Venezuela and Cuba Sign New Cooperation Agreements
Caracus, Thursday, Dec 16, 2004
By: Sarah Wagner - Venezuelanalysis.com
Relations between Cuba and Venezuela, already close, were deepened with the signing of a new trade agreement. This agreement will eliminate tariffs and import duties and promote investment as well as technical and educational cooperation between the two countries.
Also, Chavez and Castro signed an agreement that would commit their two countries to apply the principles of the Bolivarian Alternative of the Americas (ALBA) in all future agreements. The ALBA is a project that Venezuela has proposed as an alternative to the US-sponsored Free Trade Area of the Americas (FTAA). Instead of pursuing free trade, this agreement’s main principles are solidarity, reciprocity, respect for differences, and full integration.
Chávez’s visit reaffirmed the close bonds of friendship and solidarity between the two nations. Venezuela and Cuba have been close trading partners since a cooperative agreement was signed between them on October 30, 2000. The new agreement extended their commercial relationship, agreeing that Cuban goods and services will be paid for with Venezuela products and currency.
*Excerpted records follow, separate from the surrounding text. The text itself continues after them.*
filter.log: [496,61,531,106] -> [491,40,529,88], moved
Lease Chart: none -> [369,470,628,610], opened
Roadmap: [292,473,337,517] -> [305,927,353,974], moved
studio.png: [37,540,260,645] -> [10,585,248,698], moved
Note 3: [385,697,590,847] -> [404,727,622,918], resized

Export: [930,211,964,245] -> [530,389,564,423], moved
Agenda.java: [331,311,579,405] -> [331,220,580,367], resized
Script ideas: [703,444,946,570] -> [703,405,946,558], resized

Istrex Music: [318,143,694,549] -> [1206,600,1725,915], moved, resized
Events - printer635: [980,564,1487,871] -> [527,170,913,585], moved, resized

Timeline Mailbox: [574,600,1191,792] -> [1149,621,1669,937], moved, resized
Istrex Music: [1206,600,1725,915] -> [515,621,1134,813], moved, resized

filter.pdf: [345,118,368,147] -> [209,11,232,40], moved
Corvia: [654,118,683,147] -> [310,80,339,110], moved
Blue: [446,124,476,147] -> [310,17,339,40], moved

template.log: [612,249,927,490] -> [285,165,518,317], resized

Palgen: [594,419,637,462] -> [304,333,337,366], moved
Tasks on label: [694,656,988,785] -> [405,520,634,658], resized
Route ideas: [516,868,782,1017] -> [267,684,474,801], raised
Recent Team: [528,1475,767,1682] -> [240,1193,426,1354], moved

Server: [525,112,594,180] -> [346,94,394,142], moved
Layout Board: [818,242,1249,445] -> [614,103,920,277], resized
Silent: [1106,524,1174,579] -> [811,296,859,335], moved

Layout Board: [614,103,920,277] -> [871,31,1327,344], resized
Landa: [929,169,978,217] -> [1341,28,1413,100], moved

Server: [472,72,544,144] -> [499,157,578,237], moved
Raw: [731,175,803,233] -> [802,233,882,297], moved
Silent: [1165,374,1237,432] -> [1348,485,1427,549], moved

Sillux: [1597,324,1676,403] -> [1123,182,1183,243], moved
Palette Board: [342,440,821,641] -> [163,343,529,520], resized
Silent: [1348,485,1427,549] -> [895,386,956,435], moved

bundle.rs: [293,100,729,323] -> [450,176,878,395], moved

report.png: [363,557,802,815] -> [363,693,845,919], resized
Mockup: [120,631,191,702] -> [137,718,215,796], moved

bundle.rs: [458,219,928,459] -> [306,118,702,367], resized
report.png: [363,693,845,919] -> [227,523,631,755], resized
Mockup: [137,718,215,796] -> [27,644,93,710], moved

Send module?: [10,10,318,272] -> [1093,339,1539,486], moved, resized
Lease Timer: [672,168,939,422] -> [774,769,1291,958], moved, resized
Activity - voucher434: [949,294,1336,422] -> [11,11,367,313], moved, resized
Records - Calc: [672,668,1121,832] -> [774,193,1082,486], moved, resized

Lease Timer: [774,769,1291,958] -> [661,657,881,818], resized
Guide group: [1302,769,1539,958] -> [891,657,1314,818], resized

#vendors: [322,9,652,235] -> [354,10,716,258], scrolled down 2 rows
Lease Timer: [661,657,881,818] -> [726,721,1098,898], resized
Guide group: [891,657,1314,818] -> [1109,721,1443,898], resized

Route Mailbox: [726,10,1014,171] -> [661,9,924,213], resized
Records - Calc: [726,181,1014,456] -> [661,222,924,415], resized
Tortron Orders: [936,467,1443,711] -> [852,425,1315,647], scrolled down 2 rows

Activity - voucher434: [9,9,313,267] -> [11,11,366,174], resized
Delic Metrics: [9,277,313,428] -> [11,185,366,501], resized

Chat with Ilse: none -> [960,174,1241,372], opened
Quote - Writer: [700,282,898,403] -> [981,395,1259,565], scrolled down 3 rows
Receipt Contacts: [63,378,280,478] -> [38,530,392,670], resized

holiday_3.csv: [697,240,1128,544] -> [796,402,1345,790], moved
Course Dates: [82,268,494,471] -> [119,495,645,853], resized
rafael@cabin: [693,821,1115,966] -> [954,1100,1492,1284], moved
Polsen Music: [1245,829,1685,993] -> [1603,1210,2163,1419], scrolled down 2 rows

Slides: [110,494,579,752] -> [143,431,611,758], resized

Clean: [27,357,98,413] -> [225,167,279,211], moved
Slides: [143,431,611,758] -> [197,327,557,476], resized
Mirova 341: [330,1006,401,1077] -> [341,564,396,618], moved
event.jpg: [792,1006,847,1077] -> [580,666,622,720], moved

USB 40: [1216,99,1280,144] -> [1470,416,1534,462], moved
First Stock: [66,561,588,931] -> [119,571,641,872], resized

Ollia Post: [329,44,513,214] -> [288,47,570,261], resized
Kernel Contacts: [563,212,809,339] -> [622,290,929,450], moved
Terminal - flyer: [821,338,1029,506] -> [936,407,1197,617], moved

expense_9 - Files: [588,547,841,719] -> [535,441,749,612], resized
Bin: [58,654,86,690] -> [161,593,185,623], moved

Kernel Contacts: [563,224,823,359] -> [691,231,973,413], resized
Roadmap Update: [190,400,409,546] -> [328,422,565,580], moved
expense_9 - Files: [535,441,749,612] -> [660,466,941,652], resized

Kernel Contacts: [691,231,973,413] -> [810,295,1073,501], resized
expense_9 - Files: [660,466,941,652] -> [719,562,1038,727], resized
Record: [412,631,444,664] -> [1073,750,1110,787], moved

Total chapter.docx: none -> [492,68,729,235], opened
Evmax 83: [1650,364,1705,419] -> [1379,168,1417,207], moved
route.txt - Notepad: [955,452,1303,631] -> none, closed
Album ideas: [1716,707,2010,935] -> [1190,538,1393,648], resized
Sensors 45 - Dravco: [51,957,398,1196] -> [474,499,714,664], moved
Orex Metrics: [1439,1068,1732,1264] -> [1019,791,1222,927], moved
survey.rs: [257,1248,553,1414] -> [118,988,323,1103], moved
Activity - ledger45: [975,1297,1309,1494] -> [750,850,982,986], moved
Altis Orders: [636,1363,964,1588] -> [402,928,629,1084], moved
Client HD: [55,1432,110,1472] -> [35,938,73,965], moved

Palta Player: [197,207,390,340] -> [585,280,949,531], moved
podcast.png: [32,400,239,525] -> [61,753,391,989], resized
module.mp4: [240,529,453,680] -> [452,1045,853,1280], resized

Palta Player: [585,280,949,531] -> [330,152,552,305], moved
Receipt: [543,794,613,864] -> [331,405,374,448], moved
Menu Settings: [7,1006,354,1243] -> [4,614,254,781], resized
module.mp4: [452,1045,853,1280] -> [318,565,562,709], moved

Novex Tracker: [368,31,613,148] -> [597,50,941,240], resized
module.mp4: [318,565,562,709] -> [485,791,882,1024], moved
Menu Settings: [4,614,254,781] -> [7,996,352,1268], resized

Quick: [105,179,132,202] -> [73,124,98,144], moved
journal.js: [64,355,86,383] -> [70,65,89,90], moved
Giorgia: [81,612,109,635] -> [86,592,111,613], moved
Chávez arrived in Cuba late Monday night with a large delegation of Venezuelan Ministers, including Foreign Minister Alí Rodríguez Araque, Minister of Communications Andrés Izarra, and Finance Minister Nelson Merentes. It was decided that Venezuela will transfer technology, finance development projects in the agriculture, service, energy and infrastructures sectors. Cuba, in addition to providing over 15,000 medical professionals who participate in Barrio Adentro, a social program which provides medical treatment to Venezuelans and trains doctors and specialists, will grant 2,000 annual scholarships to Venezuelan students. Also, the agreement commits the two countries to work together with other Latin American countries to fight illiteracy.
The agreement assures that Cuba will continue to receive 53,000 barrels of oil per day, but fixes the price of oil at international prices and guarantees a $27 per barrel minimum price, in the event that international prices fall.
During a special ceremony held in the Karl Marx Theater, Chávez gave a speech in which he acknowledged that the Venezuelan Revolution has had the good fortune of following in the footsteps of an older brother, the Cuban Revolution, "a brother that has come to strengthen and reinforce the fight and the achievements that we have modestly accomplished over the past few years."
Chavez stated that, "the Cuban Revolution and the Bolivarian Revolution have demonstrated that a better world is not only possible but also is perfectly attainable -- a different world is essential in order to save life and the planet."
He went on to explain that cooperation between the two nations would help to promote the Bolivarian Alterative for the Americas, (ALBA) an agreement that he referred to as the only option to the Free Trade Area of the Americas (FTAA), "the neoliberal project that the United States wanted to impose upon our nations for so many years."
Since Chávez assumed the presidency in 1998, Venezuela has become Cuba’s closest ally in the region. Cuba has been in desperate need of economic assistance since food and oil subsidies were eliminated when the Soviet Union collapsed in 1989. In the past 10 years, Chávez has visited Cuba 11 times and he promised that he would always continue visiting Cuba. "Within 10 years, by 2014, we will be here remembering what we said in 1994 and in 2004, looking back on what we have done and criticizing the consequences of our actions. We will also be here in 2024. We will be here forever, even when we are not able to be here physically."
Chávez is scheduled to fly to Brazil on Wednesday in order to meet with MEROSUR nations Argentina, Uruguay, Paraguay, and Brazil.
US State Department expresses concern Richard Boucher, the spokesperson for the US State Department, reacted to the agreements signed between Cuba and Venezuela by saying, "Any attempt to emulate a Cuban model at a time of increasing global expansion, regional integration and opportunity for individuals would be a step backward for the people of Venezuela."